O banco mantém uma postura mais conservadora em relação ao setor, mas tende a preferir empresas com menor exposição a programas de ensino à distância, como Ânima (ANIM3) e Afya. A recomendação segue como equivalente à “compra” para ANIM3, sendo a principal escolha, mas com queda do preço-alvo de R$ 5,80 ao final de 2025 para R$ 5 ao fim de 2026.
Yduqs (YDUQ3)
O BBA reiterou recomendação market perform (desempenho igual a média do mercado, equivalente à neutro) para Yduqs, com preço-alvo de R$ 16 por ação. O banco projeta crescimento moderado de matrículas no digital e expansão na vertical híbrida do presencial no 2º semestre de 2025, com aumento de volume e ticket médio no segmento premium.

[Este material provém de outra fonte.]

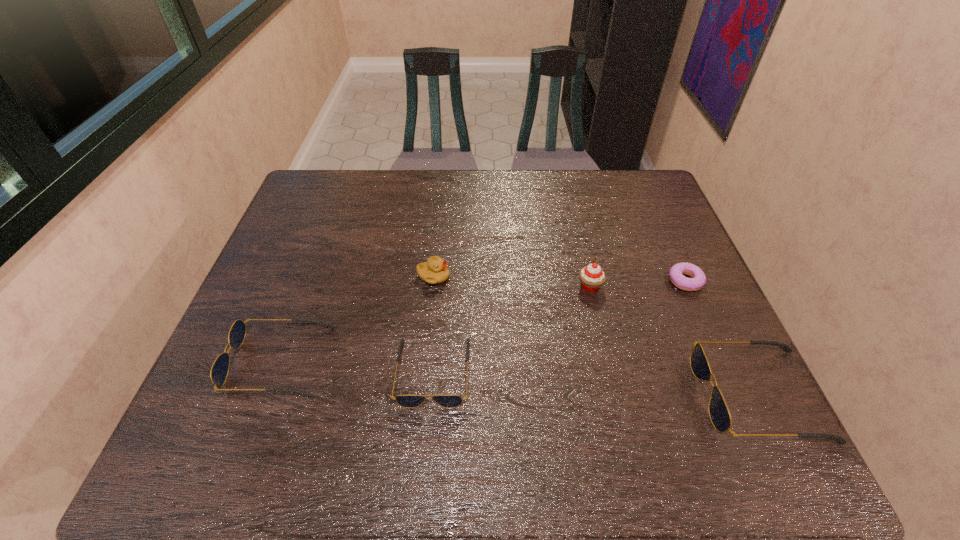
Locate an element on the screen. free point at the far edge is located at coordinates (373, 211).

You are a GUI agent. You are given a task and a screenshot of the screen. Output one action in this format:
    pyautogui.click(x=<x>, y=<y>)
    Task: Click on the free location at the near edge of the desktop
    The image size is (960, 540).
    Given the screenshot: What is the action you would take?
    pyautogui.click(x=565, y=414)

The image size is (960, 540). In the image, there is a desktop. Find the location of `vacant space at the left edge`. vacant space at the left edge is located at coordinates (311, 253).

This screenshot has height=540, width=960. I want to click on blank space at the right edge, so click(636, 257).

The image size is (960, 540). In the image, there is a desktop. What are the coordinates of `free space at the far left corner` in the screenshot? It's located at click(x=356, y=180).

This screenshot has width=960, height=540. In order to click on vacant space at the far right corner in this screenshot , I will do `click(613, 195)`.

Find the location of `free space between the leftmost sunglasses and the doughnut`. free space between the leftmost sunglasses and the doughnut is located at coordinates (483, 321).

Locate an element on the screen. vacant area that lies between the cupcake and the duckling is located at coordinates (512, 281).

Locate an element on the screen. free space that is in between the duckling and the fourth object from left to right is located at coordinates (512, 281).

Identify the location of free space between the rightmost sunglasses and the leftmost object. (519, 378).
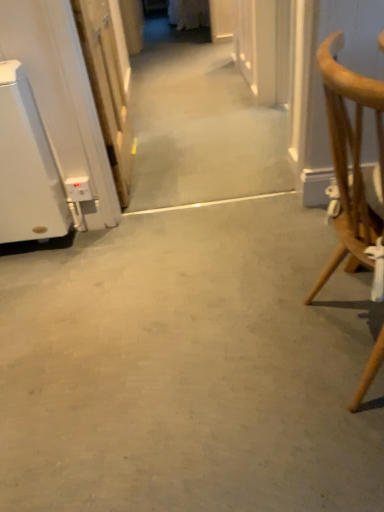
Question: Should I look upward or downward to see light brown wooden chair at right?

Choices:
 (A) down
 (B) up

Answer: (B)

Question: Is gray concrete floor at center in contact with light brown wooden chair at right?

Choices:
 (A) yes
 (B) no

Answer: (B)

Question: Does gray concrete floor at center have a larger size compared to light brown wooden chair at right?

Choices:
 (A) no
 (B) yes

Answer: (A)

Question: Is the depth of gray concrete floor at center less than that of light brown wooden chair at right?

Choices:
 (A) yes
 (B) no

Answer: (B)

Question: From the image's perspective, is gray concrete floor at center below light brown wooden chair at right?

Choices:
 (A) no
 (B) yes

Answer: (B)

Question: Is gray concrete floor at center further to the viewer compared to light brown wooden chair at right?

Choices:
 (A) yes
 (B) no

Answer: (A)

Question: Is gray concrete floor at center to the left of light brown wooden chair at right from the viewer's perspective?

Choices:
 (A) yes
 (B) no

Answer: (A)

Question: Is gray concrete floor at center not within white glossy door at left?

Choices:
 (A) yes
 (B) no

Answer: (A)

Question: Is gray concrete floor at center to the right of white glossy door at left from the viewer's perspective?

Choices:
 (A) yes
 (B) no

Answer: (A)

Question: Is gray concrete floor at center surrounding white glossy door at left?

Choices:
 (A) no
 (B) yes

Answer: (A)

Question: Does gray concrete floor at center have a greater width compared to white glossy door at left?

Choices:
 (A) no
 (B) yes

Answer: (B)

Question: Can you confirm if gray concrete floor at center is taller than white glossy door at left?

Choices:
 (A) yes
 (B) no

Answer: (B)

Question: Considering the relative sizes of gray concrete floor at center and white glossy door at left in the image provided, is gray concrete floor at center thinner than white glossy door at left?

Choices:
 (A) yes
 (B) no

Answer: (B)

Question: From the image's perspective, is white glossy door at left beneath gray concrete floor at center?

Choices:
 (A) yes
 (B) no

Answer: (B)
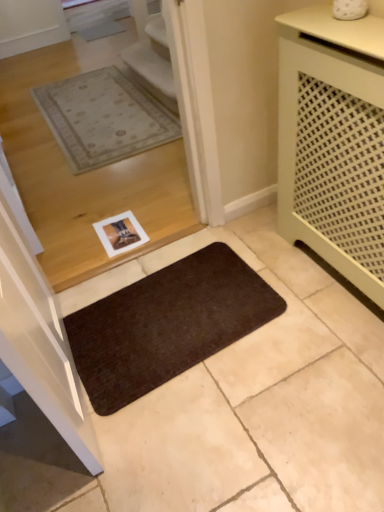
Identify the location of vacant space in matte green cabinet at right (from a real-world perspective). (328, 273).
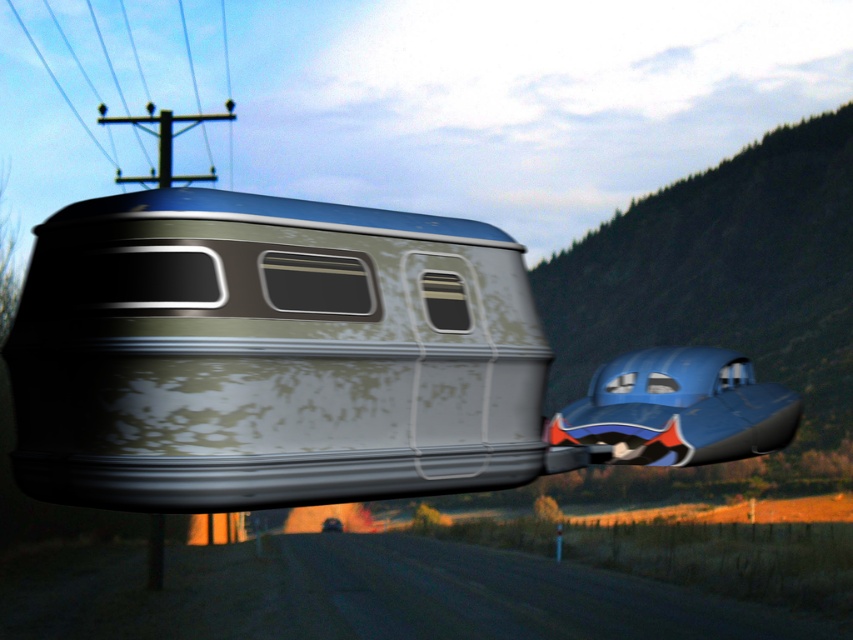
Question: Is rusty metal train car at center smaller than metallic wire at upper left?

Choices:
 (A) yes
 (B) no

Answer: (A)

Question: Which object is closer to the camera taking this photo?

Choices:
 (A) rusty metal train car at center
 (B) metallic wire at upper left
 (C) blue rubber car at center right

Answer: (A)

Question: Is rusty metal train car at center to the right of blue rubber car at center right from the viewer's perspective?

Choices:
 (A) no
 (B) yes

Answer: (A)

Question: Which object is positioned farthest from the metallic wire at upper left?

Choices:
 (A) blue rubber car at center right
 (B) rusty metal train car at center

Answer: (B)

Question: Can you confirm if rusty metal train car at center is wider than blue rubber car at center right?

Choices:
 (A) yes
 (B) no

Answer: (A)

Question: Estimate the real-world distances between objects in this image. Which object is closer to the metallic wire at upper left?

Choices:
 (A) blue rubber car at center right
 (B) rusty metal train car at center

Answer: (A)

A receita líquida consolidada prevista é de R$ 5.618 milhões, EBITDA (lucro antes de juros, impostos, depreciação e amortização) ajustado de R$ 1,857 bilhão (margem 33,1%), lucro líquido ajustado de R$ 364 milhões e fluxo de caixa livre de R$ 523 milhões.
Cogna (COGN3)
O BBA reiterou recomendação market perform (desempenho igual a média do mercado, equivalente à neutro) para Cogna, com preço-alvo de R$ 3,30, devido às tendências setoriais e ao impacto do novo marco regulatório.

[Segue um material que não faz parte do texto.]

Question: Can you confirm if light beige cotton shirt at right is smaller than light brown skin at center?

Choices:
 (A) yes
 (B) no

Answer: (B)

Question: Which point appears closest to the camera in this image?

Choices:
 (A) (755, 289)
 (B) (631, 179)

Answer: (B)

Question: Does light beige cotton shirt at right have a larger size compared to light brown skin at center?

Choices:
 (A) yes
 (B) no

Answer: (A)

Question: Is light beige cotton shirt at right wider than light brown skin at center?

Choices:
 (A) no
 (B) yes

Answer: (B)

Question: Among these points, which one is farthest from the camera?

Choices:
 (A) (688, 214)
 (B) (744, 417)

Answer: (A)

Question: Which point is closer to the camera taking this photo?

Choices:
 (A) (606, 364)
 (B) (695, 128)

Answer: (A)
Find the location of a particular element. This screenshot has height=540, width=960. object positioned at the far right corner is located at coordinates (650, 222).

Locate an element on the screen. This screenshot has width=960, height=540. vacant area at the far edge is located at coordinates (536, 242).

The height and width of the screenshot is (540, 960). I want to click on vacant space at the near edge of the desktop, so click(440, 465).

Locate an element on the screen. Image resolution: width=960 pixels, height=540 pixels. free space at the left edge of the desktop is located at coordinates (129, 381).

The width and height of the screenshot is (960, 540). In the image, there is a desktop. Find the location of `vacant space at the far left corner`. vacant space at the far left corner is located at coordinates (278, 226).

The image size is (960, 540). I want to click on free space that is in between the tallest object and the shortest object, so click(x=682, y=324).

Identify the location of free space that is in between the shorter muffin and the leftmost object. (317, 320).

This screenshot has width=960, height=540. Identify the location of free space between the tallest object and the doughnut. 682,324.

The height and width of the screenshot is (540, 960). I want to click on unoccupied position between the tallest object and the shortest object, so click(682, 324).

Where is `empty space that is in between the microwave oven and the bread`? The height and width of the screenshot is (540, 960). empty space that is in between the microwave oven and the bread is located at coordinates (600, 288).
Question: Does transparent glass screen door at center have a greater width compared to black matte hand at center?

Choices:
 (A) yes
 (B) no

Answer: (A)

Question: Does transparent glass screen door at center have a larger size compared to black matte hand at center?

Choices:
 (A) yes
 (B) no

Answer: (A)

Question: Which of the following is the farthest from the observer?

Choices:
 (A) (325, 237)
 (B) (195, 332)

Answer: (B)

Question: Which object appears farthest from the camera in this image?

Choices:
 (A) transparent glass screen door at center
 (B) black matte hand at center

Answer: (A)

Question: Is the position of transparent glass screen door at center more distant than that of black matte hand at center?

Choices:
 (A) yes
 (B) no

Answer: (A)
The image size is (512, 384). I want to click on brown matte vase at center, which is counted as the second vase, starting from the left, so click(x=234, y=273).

O BBA projeta crescimento robusto de receita na Kroton no 2º semestre de 2025, impulsionado por reajustes de preços para veteranos e volumes saudáveis nos segmentos presencial e EAD (ensino à distância).
Para a Vasta, o crescimento deve vir do aumento de ACV (Valor Anual de Contrato) e da contribuição positiva da vertical B2G (negócios com o governo), enquanto a Saber apresentará receita líquida mais fraca devido à sazonalidade do programa PNLD. A margem consolidada deve sofrer leve contração de 1,3 p.p. na base anual, com EBITDA ajustado de 32,6% e lucro líquido ajustado de R$ 579 milhões. O FCF projetado é de R$ 414 milhões.
Ânima (ANIM3)
O Itaú BBA manteve a classificação outperform (desempenho acima da média do mercado, equivalente a compra) para Ânima, com preço-alvo de R$ 5 por ação. O banco projeta crescimento modesto de matrículas no 2º semestre de 2025, com foco em aumento de preços e redução de descontos.
O segmento Inspirali deve contribuir para a expansão da receita consolidada, estimada em R$ 3,942 bilhões. A margem EBITDA ajustada projetada é de 36,9%, o lucro líquido controladoria é estimado em R$ 123 milhões, e o fluxo de caixa livre (FCF) esperado é de R$ 290 milhões.
Cruzeiro do Sul (CSED3)
O Itaú BBA manteve a recomendação de compra para Cruzeiro do Sul, com preço-alvo de R$ 6 por ação. Apesar da expectativa de matrículas mais moderadas no 2º semestre de 2025, com melhor desempenho no EAD, a receita líquida consolidada projetada é de R$ 2,833 bilhões, com EBITDA ajustado de R$ 868 milhões (margem 30,7%) e lucro líquido ajustado de R$ 274 milhões.
Ser (SEER3)
O Itaú BBA manteve a classificação equivalente a neutro para Ser, com preço-alvo de R$ 12 por ação. O banco projeta crescimento positivo de matrículas no 2º semestre de 2025, impulsionado pelo programa Ser Solidário, que também deve elevar o ticket médio. A receita líquida consolidada projetada é de R$ 2,242 bilhões, com EBITDA ajustado de R$ 552 milhões (margem 24,6%) e lucro líquido ajustado de R$ 156 milhões.